A more useful number is how much delay this adds to a cycle around loop(). In my application, I’m probably going to take about 2 milliseconds to make one loop, and I’ll be processing at most 8 sensors. This means that the longest algorithm adds 75.04 microseconds per 2,000, or 3.752%. The shortest adds 57.36 usec, or 2.868%, so there’s just over a 1% variation in the effect on the application timing. This tells me that I can use any of these algorithms without needing to worry about this aspect, even for the fairly time-sensitive application I’m planning.

Using With IR Sensors

Now the reason I’m concerned with this is that I want to process the sensor readings coming from a bunch of Infra-Red Phototransistors that I’m using to detect moving trains. The values reported by these jump around quite a bit, due to environmental noise and random room lighting changes (unfortunately a lot of room light has an infrared component). In a dimly-lit room, “off” is very close to zero (below 10), while “on” varies from around 250 to 500 the way I have them set up, depending on the particular LED and sensor. (there’s a lot of individual component variation).

So what this means is that if I want to detect an upward move of 100 points, and I’m sampling my sensor every two milliseconds, N=2 will do this in 2 msec (1 cycle), N=4 in 4 msec (2 cycles), N=8 in 8 msec (4 cycles) and N=16 in 14 msec (7 cycles).

For an N-scale model train, 40 kph (24 mph) is about 74 mm/sec, or 0.074 mm/msec. So even with N=16 the train will barely move one millimeter before I detect it, assuming I’m measuring an offset of 100 out of 300 as detection.

If I want to use the halfway mark, ((300 - 10)/2) + 10= 155, then this becomes 1 step, 3 steps, 6 steps and 11 steps as described above, but even then, when using N=16 the train is still only moving 1.63 mm before it is detected.

So any of these algorithms will work fairly well. Higher values of N will ignore noise better. But even N=2 is going to ignore a single sample that’s less than twice my detection threshold. So if I’m looking for half the difference in sensor levels (150 in a dim room), then a random event would need to be 300 / 1024 (or about 1.5 volts) to cause a false positive. N=4 would double that, so about 600 / 1024, or 3 volts, and N=8 would quadruple it, which can’t happen on a 5 volt sensor.

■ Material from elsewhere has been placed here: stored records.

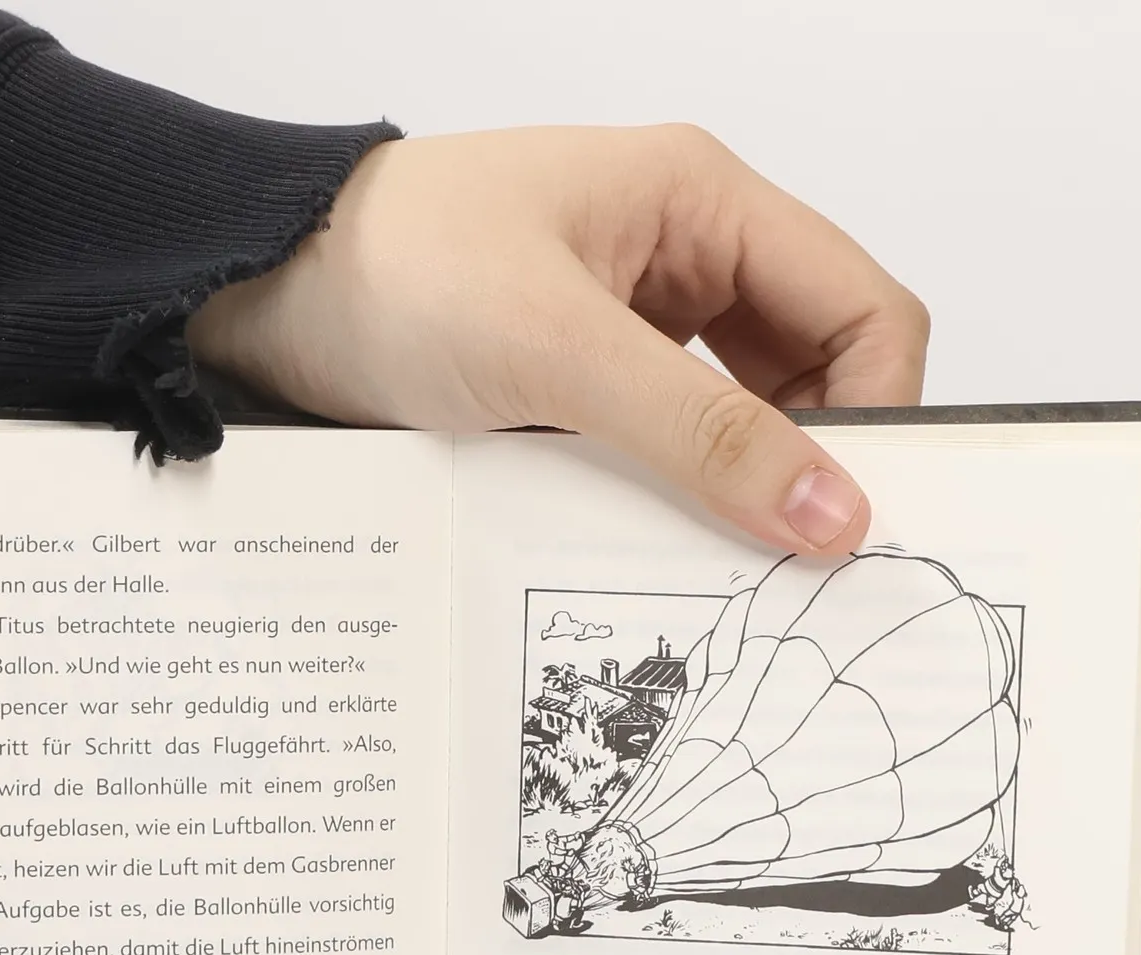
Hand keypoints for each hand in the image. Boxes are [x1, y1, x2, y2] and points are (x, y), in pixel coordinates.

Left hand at [190, 126, 928, 552]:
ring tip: (724, 563)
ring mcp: (634, 324)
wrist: (260, 296)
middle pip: (816, 370)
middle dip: (816, 463)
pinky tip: (654, 546)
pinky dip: (675, 498)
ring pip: (741, 420)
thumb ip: (699, 430)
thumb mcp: (556, 352)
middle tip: (798, 566)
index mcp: (703, 202)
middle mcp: (684, 256)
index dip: (881, 413)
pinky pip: (668, 449)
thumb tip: (832, 510)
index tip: (852, 520)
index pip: (864, 306)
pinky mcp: (584, 385)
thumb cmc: (389, 272)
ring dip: (739, 489)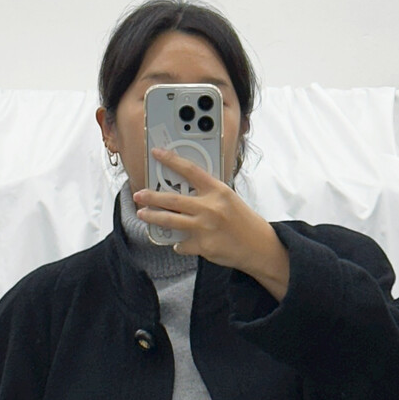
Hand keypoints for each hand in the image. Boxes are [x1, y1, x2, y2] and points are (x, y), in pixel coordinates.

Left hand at [133, 147, 290, 299]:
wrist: (258, 245)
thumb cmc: (244, 221)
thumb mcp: (228, 199)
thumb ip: (208, 195)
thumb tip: (184, 193)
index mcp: (217, 191)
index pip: (190, 170)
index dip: (171, 160)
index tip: (157, 154)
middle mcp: (209, 207)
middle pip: (172, 198)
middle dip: (151, 196)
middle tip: (139, 194)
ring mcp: (204, 227)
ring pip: (170, 220)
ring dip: (153, 217)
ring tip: (143, 214)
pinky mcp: (202, 246)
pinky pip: (182, 244)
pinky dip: (179, 245)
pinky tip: (180, 244)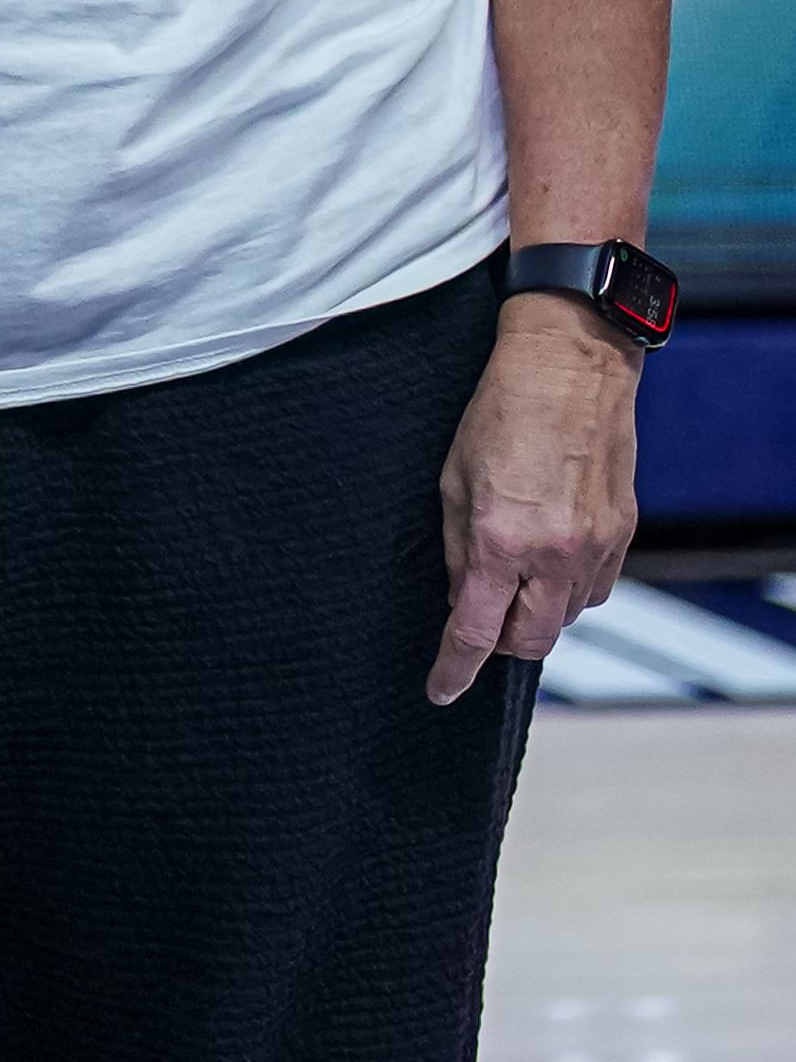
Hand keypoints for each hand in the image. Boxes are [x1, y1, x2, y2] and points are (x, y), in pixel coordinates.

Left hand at [427, 297, 638, 704]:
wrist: (569, 370)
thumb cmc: (499, 414)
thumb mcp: (451, 481)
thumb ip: (454, 549)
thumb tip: (458, 599)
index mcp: (500, 540)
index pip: (474, 630)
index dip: (454, 668)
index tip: (440, 691)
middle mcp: (554, 553)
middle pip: (530, 640)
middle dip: (500, 645)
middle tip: (478, 623)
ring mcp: (595, 546)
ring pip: (566, 617)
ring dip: (535, 613)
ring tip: (512, 576)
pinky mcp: (622, 533)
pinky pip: (596, 589)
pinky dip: (568, 590)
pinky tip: (548, 560)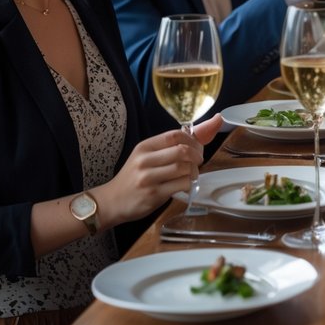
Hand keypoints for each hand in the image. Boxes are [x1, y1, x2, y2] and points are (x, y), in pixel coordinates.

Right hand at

Now if the range is tighter, the detection band will be smaller. In a really brightly lit environment (my workbench with a halogen task light a foot above the sensors), the difference between “off” and “on” was as low as 150 points, so detection would need to sense a 75-point shift. For my four algorithms, that works out to 1, 3, 6 and 11 cycles again (it’s still half the difference), but the absolute values are higher (600 for “off”, 750 for “on”), and while N=2 now needs just 150 points (0.73 volts) to trigger a one cycle false positive, N=4 needs 300 points or 1.5 volts, and no value possible with analogRead will cause N=8 or larger to change that fast (upwards).

Going downward in a brightly-lit room is pretty much the same case as going up from zero, except that I think it’s harder for noise to generate shifts that significant, as it would have to take voltage below that produced by ambient light (a loose wire or bad solder joint could do it, but if you’ve got one of those the sensor won’t be working reliably anyway).

To be perfectly safe, I should use N=8 (adaption in 6 cycles). Using N=2 will be faster (detecting changes typically in a single cycle), but it is at risk if random variation exceeds the off/on sensor level difference. Normal variation without external noise sources is rarely more than +/- 2 (out of 1024), far below the several hundred I’d need to worry about.

But the bottom line is that unless there’s reason to expect a lot of induced noise in the sensor wiring (which there could be in a model railroad), I can choose the algorithm without needing to worry about the convergence time (note that if I cared about how long it takes to converge on a stable final value, N=16 with it’s >100 cycle convergence time would likely pose some problems. I do actually care a little about convergence time, as it affects my ability to measure the full range of the sensor, which I need to do to adapt to variations in room lighting. But I’m doing that on a timescale of seconds, so practically speaking even there N=16 isn’t likely to be a problem.